Brother George Larkin, O.S.F., of St. Francis College’s Admissions Office, whose welcoming face students saw on their first day of college each semester and their last when they graduated, has died.
Bro. George, as he was known, was perched at his usual post at the front entrance just a few days before he fell ill August 6, making sure freshman for the upcoming fall semester got where they needed to go for their placement test.
Bro. George graduated from St. Francis College in 1960, returning in 1971 to spend more than 35 years in the admissions office, personally recruiting tens of thousands of young men and women who went on to attend the college, 180 Remsen Street.
Before attending St. Francis College Bro. George began high school with a six month stint at St. Ann’s Academy in Queens (now Archbishop Molloy) before moving to St. Francis Preparatory Academy. After graduating from St. Francis College he worked as Principal of St. Bartholomew’s School in Elmhurst Queens from 1964-71. St. Francis College President Donald Sullivan then surprised Bro. George by asking him to work at the college instead of the prep school where Bro. George thought he would go next.
Always visible on campus, always accessible to students and always with a story of pride about the people he’d watched grow and learn, Bro. George’s boundless passion for helping others and commitment to education resulted in changing countless people’s lives for the better.
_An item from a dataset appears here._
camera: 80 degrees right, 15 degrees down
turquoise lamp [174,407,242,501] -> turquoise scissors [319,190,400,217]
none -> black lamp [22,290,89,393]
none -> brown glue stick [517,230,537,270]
In her valedictory address in 2008, Jessica Minotti Verderame, told her classmates of her life transforming meeting with Bro. George. She was looking for a job at the college, which would enable her to earn a degree by taking a few credits each semester for free, “Brother George%u2026 informed me that at the rate of six credits per semester, it would take me about 10 years to graduate. So he said to me: “Jessica, I want you to call your husband and tell him you are quitting your job, and you are coming here full time in September.”
Verderame was awarded an endowed scholarship named for Bro. George and proved his instincts right by not only excelling in the classroom but achieving a perfect 4.0 grade point average and becoming a member of the St. Francis College Duns Scotus Honor Society.
At the college’s Charter Day Award Ceremony in 2008, alumnus Kenneth Daly ’88, now the CFO for Global Gas Distribution at National Grid (formerly KeySpan) and an adjunct professor at St. Francis, thanked Bro. George for his crucial role in helping him get into college.
A year later at the 2009 Charter Day Ceremony, Michael Courtien ’79, National Grid vice president for Customer Meter Services, said it took 33 years for him to get the chance, but he could not pass up praising then Admissions Director Bro. George for working with him all those years ago to make sure he transferred into St. Francis College and was put on the path to success.
A funeral mass was held at the Church of St. Charles Borromeo, and he was buried at the Cemetery of the Holy Roodin Westbury, NY.